The Politifact investigation revealed that, as of late 2017, just 31 ICE and contracted facilities out of more than 200 adhered to the rule book established by the agency. Kendrick says the agreement between ICE and BOP, which manages Victorville, indicates that detainees are to be treated according to BOP policies. As Kelly foreshadowed, the agencies essentially agreed that detainees would be housed under a different, lower set of standards.

Yet even under BOP policies, which are even less accommodating, detainees (and inmates) are entitled to be fed a few thousand calories a day, and people who don’t eat meat are supposed to be offered vegetarian alternatives. According to the California lawsuit, the alleged conditions at Victorville violate the rules regardless of which set of standards are being followed.

Most of the time, facilities that house detainees are subject to oversight by DHS. (Kendrick says the agreement that governs Victorville may cede that responsibility to BOP instead.) It’s impossible to believe DHS is unaware of the conditions in its own facilities—two recent reports from its in-house inspectors prove otherwise. A December 2017 reportfrom the department’s Office of the Inspector General shows that agency inspectors visited six facilities and found “spoiled, wilted, and moldy produce” as well as “expired frozen food, including meat.” Just a few months earlier, a separate report out of the same office revealed similar findings at a detention center in California: “Detainees were being served, and reported being regularly served, meat that appeared to be spoiled.”

According to Kendrick, these inspections are basically toothless. The Office of the Inspector General lacks the authority, she says, to enforce its suggestions once reports are issued. When agencies have all the evidence in hand and refuse to make changes, legal advocates try to compel the courts to force improvements. That’s where the Victorville story comes in.


News agencies (including us at, for obvious reasons) tend to focus on food when reporting on living conditions. Every cable news viewer can relate to the terrible thought of moldy bologna. Graybill from the Southern Poverty Law Center says food is top of mind for detainees as well—the most common complaints she hears are about spoiled and expired food and small portions.

──────

* Task brief: Retype the passage on immigration detention conditions from "Yet even under" up to and including "are being followed.".

* Data shown:
──────

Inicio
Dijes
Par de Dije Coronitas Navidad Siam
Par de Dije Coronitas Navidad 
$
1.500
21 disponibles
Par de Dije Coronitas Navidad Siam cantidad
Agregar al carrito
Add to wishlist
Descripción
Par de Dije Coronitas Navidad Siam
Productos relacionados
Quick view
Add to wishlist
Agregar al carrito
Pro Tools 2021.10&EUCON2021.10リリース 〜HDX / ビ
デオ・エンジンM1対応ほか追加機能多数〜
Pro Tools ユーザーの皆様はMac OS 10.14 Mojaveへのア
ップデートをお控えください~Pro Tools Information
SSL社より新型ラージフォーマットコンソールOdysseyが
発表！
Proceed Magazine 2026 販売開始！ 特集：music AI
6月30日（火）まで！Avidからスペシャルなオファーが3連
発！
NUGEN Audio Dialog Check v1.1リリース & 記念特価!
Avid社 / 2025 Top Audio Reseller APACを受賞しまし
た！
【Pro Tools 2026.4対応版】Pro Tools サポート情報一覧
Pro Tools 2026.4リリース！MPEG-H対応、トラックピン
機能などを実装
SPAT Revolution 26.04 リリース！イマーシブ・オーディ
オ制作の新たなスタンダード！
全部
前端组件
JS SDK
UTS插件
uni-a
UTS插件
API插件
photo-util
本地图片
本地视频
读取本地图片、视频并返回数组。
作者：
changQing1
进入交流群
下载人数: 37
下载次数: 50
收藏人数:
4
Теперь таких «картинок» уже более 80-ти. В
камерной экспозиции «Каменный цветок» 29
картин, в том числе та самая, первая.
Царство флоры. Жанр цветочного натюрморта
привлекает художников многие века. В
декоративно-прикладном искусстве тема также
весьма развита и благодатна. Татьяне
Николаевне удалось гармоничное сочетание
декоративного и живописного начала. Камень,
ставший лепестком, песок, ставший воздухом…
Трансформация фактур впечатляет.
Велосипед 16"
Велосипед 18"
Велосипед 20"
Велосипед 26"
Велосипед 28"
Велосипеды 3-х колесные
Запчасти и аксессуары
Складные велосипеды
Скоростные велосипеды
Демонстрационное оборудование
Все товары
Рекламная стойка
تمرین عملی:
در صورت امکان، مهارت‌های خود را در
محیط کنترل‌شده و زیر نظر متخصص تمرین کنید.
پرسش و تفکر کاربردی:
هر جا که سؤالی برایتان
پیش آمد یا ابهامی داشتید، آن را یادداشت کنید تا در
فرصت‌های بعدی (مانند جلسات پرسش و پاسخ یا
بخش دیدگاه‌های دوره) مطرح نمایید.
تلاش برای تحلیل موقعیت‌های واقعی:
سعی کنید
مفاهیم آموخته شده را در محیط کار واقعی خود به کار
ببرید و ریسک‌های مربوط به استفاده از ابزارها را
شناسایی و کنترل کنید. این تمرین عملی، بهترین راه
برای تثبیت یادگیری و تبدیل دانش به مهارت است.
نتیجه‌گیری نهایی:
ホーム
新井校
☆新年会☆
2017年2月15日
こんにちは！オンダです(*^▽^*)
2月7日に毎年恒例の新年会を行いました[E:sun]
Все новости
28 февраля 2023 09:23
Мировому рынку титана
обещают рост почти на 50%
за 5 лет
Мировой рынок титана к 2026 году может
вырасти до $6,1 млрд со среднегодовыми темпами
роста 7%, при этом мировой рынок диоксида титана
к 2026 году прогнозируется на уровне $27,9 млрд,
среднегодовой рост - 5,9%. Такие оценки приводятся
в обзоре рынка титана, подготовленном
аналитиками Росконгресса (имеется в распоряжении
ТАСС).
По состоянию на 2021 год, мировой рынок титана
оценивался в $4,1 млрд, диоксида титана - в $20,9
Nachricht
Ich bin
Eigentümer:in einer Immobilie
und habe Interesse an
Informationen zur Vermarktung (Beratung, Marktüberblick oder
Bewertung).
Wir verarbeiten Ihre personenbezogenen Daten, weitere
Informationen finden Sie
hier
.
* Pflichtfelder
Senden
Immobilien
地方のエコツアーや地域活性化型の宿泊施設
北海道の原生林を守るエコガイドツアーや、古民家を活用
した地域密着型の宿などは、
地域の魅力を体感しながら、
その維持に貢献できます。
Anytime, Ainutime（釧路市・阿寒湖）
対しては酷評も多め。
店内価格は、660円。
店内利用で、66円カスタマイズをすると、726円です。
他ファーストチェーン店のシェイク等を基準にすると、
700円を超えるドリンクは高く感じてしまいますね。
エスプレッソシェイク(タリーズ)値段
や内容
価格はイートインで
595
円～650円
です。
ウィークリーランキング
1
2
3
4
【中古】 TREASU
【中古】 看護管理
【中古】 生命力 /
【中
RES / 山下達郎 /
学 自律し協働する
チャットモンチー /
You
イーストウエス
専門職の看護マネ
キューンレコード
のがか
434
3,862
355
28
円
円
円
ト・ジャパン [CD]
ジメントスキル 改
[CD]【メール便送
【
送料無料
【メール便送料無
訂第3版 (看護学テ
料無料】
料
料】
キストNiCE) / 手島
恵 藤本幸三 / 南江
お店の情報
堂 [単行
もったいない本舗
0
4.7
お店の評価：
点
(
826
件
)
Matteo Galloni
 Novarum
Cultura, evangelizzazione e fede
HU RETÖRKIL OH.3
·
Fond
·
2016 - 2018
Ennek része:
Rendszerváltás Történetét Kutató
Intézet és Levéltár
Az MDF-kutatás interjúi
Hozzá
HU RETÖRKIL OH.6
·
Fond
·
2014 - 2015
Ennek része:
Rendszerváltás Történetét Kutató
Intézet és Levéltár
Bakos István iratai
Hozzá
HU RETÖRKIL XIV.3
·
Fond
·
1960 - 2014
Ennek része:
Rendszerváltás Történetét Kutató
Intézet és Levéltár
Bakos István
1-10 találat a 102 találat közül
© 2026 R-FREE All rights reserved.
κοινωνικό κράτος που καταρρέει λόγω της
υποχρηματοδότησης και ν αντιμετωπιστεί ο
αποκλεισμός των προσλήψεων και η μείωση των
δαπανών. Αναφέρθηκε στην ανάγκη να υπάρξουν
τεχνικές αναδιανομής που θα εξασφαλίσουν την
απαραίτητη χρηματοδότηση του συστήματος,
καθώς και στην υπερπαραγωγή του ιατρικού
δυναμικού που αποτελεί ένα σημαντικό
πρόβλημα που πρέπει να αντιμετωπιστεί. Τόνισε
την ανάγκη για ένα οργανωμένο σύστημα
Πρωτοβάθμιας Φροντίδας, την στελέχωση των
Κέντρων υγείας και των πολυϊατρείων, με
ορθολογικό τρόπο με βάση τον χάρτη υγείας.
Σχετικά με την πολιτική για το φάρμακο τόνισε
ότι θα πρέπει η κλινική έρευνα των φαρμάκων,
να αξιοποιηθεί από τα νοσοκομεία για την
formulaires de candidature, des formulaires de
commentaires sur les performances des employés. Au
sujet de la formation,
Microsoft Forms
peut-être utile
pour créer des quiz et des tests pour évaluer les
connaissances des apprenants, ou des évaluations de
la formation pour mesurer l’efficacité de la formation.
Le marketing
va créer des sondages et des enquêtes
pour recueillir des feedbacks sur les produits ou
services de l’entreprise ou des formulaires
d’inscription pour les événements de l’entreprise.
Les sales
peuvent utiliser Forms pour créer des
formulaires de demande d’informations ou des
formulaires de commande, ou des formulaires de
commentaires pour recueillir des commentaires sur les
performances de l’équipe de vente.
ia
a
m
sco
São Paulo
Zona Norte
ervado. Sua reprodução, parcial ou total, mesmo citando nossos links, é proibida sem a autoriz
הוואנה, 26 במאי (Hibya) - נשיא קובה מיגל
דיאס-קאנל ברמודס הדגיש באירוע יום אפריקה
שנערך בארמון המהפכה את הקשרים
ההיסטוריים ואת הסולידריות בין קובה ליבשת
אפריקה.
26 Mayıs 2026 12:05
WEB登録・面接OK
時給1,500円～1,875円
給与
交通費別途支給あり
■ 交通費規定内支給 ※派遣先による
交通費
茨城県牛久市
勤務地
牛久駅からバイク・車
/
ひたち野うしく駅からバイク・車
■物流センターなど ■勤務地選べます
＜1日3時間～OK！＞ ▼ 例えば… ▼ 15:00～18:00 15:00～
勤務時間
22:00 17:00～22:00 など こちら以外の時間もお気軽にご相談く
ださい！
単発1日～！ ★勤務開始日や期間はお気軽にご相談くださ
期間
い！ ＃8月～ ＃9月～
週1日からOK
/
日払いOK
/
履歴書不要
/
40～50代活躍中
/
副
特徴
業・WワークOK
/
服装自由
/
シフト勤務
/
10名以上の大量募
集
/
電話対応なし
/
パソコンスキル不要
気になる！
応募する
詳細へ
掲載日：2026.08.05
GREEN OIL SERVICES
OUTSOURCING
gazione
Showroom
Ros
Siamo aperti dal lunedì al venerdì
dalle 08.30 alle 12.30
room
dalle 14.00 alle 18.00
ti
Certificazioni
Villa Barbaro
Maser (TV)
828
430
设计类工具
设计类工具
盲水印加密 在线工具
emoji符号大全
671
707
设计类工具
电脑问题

──────

* The answer:
Yet even under BOP policies, which are even less accommodating, detainees (and inmates) are entitled to be fed a few thousand calories a day, and people who don’t eat meat are supposed to be offered vegetarian alternatives. According to the California lawsuit, the alleged conditions at Victorville violate the rules regardless of which set of standards are being followed.